I’m having a hard time writing this column in the glare of the presidential election and the revelation that a dear friend has passed away (it happened a while ago, across the Pond, and I wasn’t even aware until recently because Russia’s war on Ukraine has wrenched me from many of my friendships and routines).
As usual in times like these, I run to my comfort content, the books and music and TV shows and movies that keep me ticking. And of course times of political strife make me think about what my country is, and where it is going.
With that in mind, I rewatched the European cut of Once Upon A Time in America — an epic movie that was a flop in its time due to bad editing, and which came out a year I was born, far away from the very idea of America (fates can be convoluted, you never know where you’re going to end up, always remember that).
So here I am, a former Ukrainian immigrant turned citizen, watching Italian Sergio Leone’s take on the rise of organized crime in the United States. Watching about the birth and death of friendship, about the painful tension embodied in class differentials, about the bitter ebbs and flows of organized crime and sexual violence and the way men use women to bury their self-loathing, and… well, this story is as familiar today as it was before.
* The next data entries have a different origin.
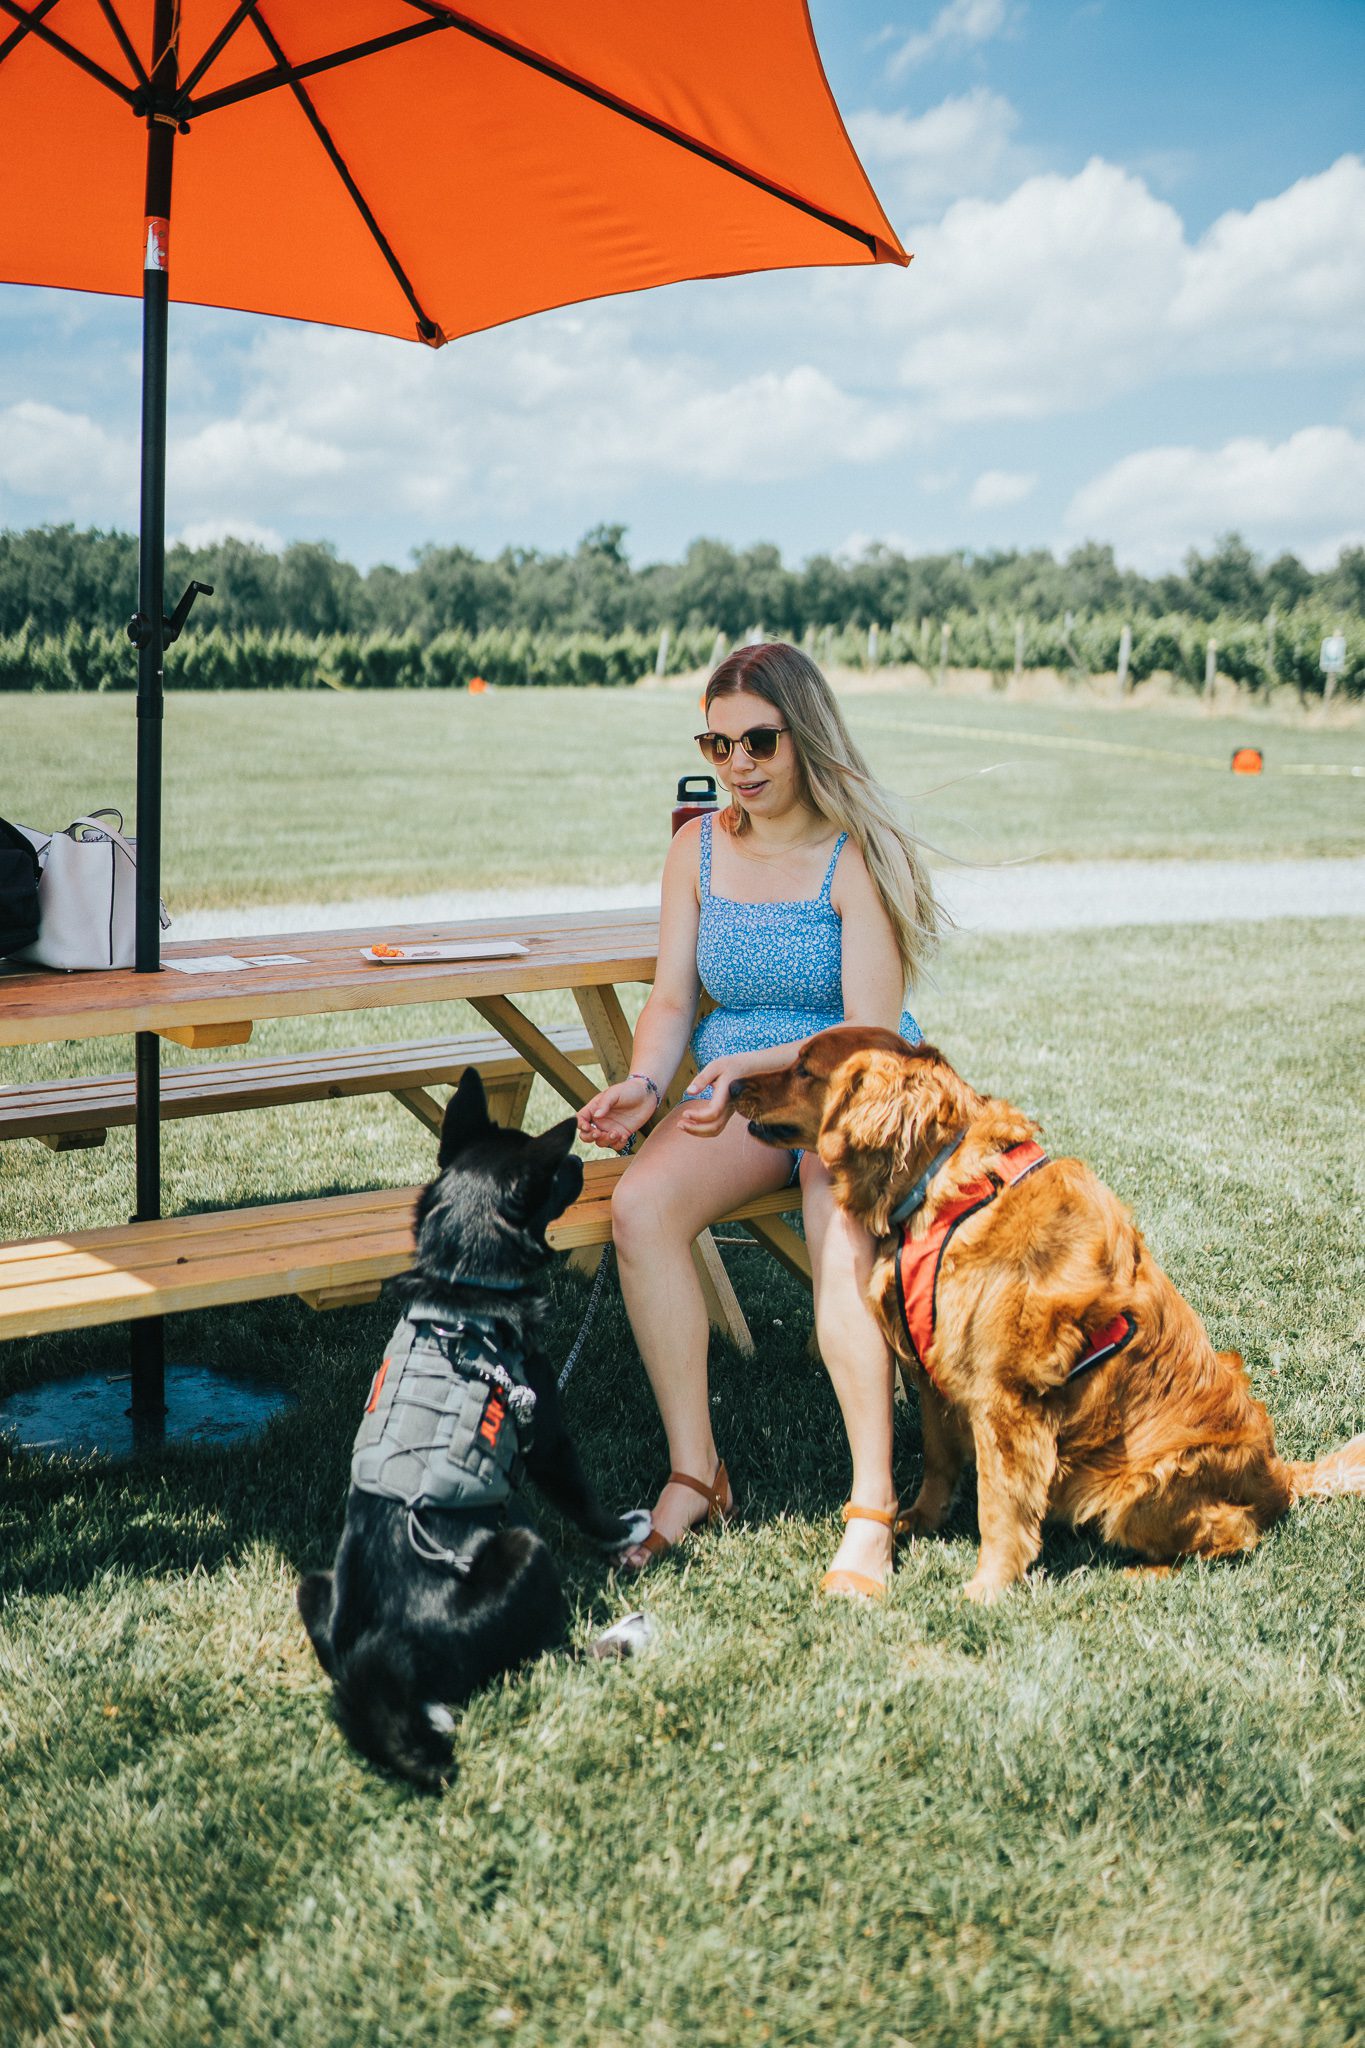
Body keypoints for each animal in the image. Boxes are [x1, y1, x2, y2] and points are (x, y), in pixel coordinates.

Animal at [294, 1073, 634, 1794]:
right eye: (555, 1172)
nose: (580, 1158)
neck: (461, 1281)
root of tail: (386, 1659)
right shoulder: (546, 1433)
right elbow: (581, 1496)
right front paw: (625, 1530)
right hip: (527, 1549)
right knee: (546, 1657)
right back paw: (623, 1635)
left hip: (314, 1582)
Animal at [736, 1024, 1365, 1597]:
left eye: (803, 1068)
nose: (735, 1081)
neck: (950, 1189)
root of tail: (1279, 1475)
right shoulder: (936, 1376)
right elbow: (939, 1461)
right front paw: (919, 1521)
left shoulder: (1008, 1401)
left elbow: (1000, 1506)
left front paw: (988, 1588)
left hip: (1139, 1486)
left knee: (1235, 1535)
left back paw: (1145, 1572)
I know I talk about this a lot, but people are always prophesying the end of America. But we, and it feels good to use that we, always, in spite of any horrors, are always fucking up and beating ourselves down and getting back up again. Consider the 1920s, when Once Upon A Time In America begins, with Prohibition and the fucking Great Depression.
We like to think of the past as harmless, safely contained in a box in the attic, but the truth is, the past is alive and churning around us always (especially if you consider the fact that the linear nature of time is an illusion). In many ways, in fact, we are already in a new Gilded Age, with insane and partially sane billionaires trying to run our lives, and the smell of doom and wilting roses in the air.
I think that’s why Sergio Leone’s dark gangster fairy tale remains such a classic. Leone understood time, American time specifically, on a molecular level (there’s a reason why the director’s cut swings wildly between past and present; it doesn’t confuse a careful viewer, it creates a rhythm). He understood that love and power have different timelines. Power is quicker. Love is eternal.
A lot of ink has been spilled (God, it feels so quaint to talk about ink, speaking of time), about the performances of both Robert De Niro (Noodles) and James Woods (Max) in the film, and rightfully so.
But in the many years since I first watched it, I’ve thought more about Elizabeth McGovern’s character, Deborah Gelly, both loved and horrifyingly wronged by Noodles.
Plenty of people of my generation and younger haven’t watched this film, so I don’t want to explicitly give away what happens between Noodles and Deborah. I was disgusted when I first watched a pivotal scene featuring the two of them, and thought Leone had made the wrong choice — he glorified needless violence and exploitation. But then I realized that Leone was, in a sense, disgusted too — by the circumstances that both Noodles and Deborah found themselves in.
Once Upon A Time In America is not a hopeful kind of epic, it’s a bloodsoaked and tragic one
Deborah is similar to F. Scott Fitzgerald’s Daisy, trapped simultaneously by her electric ambition and social standing. Noodles only really understands the language of force when it comes to expressing himself to women or, in fact, most men. He’s a bit of a Gatsby, though a much more terrifying one. They are both beautiful and trapped, both doomed in their own ways. And I’m not saying that to excuse Noodles. I’m saying that to point out that much like David Lynch, Sergio Leone understood the most cruel parts of American life, and the way they create a shadow that is necessary if we are to acknowledge the good that exists alongside it.
America is a rich country, and its stories are rich and overblown too, another fact that Leone understood on an organic level, just as he understood how the relentless pursuit of money hollows people out. We see how it plays out in our politics all the time, and how it damages our institutions.
Again, these are stories that we repeat, always on a grand scale. It makes me wonder what Leone would have thought about the age we’re in today. I can imagine him chuckling about it.
Once Upon A Time In America is not a hopeful kind of epic, it’s a bloodsoaked and tragic one, very close to the roots of the epic as a genre. But it is also a poem, again keeping with the traditions of the epic. A poem I like to repeat to myself when I am uncertain of the world, and when I am uncertain of the future of my adopted motherland.
As Noodles the gangster says, “She’s out there. She exists. And that would get me through it all.”